Marc zog sie weiter in den Raum hinein.
,,Was sollen wir jetzt tun? Wir sitzen in der Falle" flüsterte sie ihm zu.
Er sah sich zweifelnd um, schien dann aber einen Einfall zu haben.
Er ging mit ihr an der Hand, um die Schaltpulte herum, bis sie vor einem großen Fenster standen. Außen vor der Verglasung, gab es ein schmales Fensterbrett, dass sich einmal um die ganze Brücke zog. Dahinter kam der gähnende Abgrund, der in den schwarzen Massen des Ozeans endete.
Luna wusste immer noch nicht, was er vorhatte, aber sie würde es sicherlich gleich erfahren. Er ging einen kleinen Schritt zurück und warf sich gegen die Scheiben. Das Glas erzitterte einmal, rührte sich aber sonst nicht. Fluchend wand er sich um und ließ seinen Blick durch den Raum schweifen. Er blieb an einem metallenem Stuhl hängen.
Marc durchquerte den Raum, nahm ihn sich und kam wieder zurück. Dann schwang er den Stuhl gegen das Fenster.
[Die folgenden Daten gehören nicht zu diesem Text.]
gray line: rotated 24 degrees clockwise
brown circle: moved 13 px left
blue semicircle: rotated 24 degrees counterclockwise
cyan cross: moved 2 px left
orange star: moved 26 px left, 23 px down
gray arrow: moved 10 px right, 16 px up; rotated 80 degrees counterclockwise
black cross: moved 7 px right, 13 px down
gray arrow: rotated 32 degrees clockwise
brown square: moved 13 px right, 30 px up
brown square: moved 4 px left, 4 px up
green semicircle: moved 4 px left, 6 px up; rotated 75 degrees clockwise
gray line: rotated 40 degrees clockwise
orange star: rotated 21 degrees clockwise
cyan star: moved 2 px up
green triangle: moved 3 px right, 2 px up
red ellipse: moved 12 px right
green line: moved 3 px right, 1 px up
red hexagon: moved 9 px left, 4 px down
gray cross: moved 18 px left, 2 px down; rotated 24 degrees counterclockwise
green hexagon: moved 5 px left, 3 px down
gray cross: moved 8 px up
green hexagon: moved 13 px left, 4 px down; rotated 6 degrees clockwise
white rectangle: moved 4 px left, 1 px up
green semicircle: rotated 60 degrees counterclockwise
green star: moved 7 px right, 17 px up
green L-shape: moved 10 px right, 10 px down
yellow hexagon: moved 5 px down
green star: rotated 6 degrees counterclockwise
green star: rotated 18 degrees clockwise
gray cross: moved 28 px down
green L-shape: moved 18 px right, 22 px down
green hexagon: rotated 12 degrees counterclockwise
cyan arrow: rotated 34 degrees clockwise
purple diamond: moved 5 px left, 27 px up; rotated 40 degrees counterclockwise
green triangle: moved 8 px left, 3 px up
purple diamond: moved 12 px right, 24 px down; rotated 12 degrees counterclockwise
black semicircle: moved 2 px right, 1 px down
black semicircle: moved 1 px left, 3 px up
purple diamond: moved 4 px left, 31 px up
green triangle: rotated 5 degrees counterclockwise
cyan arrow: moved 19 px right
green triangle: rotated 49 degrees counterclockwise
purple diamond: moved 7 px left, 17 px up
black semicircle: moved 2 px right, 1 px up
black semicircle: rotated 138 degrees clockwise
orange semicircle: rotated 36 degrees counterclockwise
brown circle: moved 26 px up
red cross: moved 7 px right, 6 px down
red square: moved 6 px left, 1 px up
Es klirrte, ging aber nicht kaputt.
So langsam lief ihnen die Zeit davon. Aus lauter Verzweiflung nahm Marc Anlauf und rannte mitsamt Sitzgelegenheit auf die Scheibe zu.
Das Glas zerbarst und die Splitter flogen ins Meer. Marc, aber hatte seinen Schwung unterschätzt.
Er fiel durch das Fenster hindurch. Im fallen drehte er den Kopf nocheinmal zu ihr um. Bedauern stand ihm ins Gesicht geschrieben und er formte mit den Lippen Worte, die sie nicht verstand. Dann blickte er wieder geradeaus.
In Richtung Ozean, bis die Dunkelheit und die Schatten seine Silhouette verschluckten.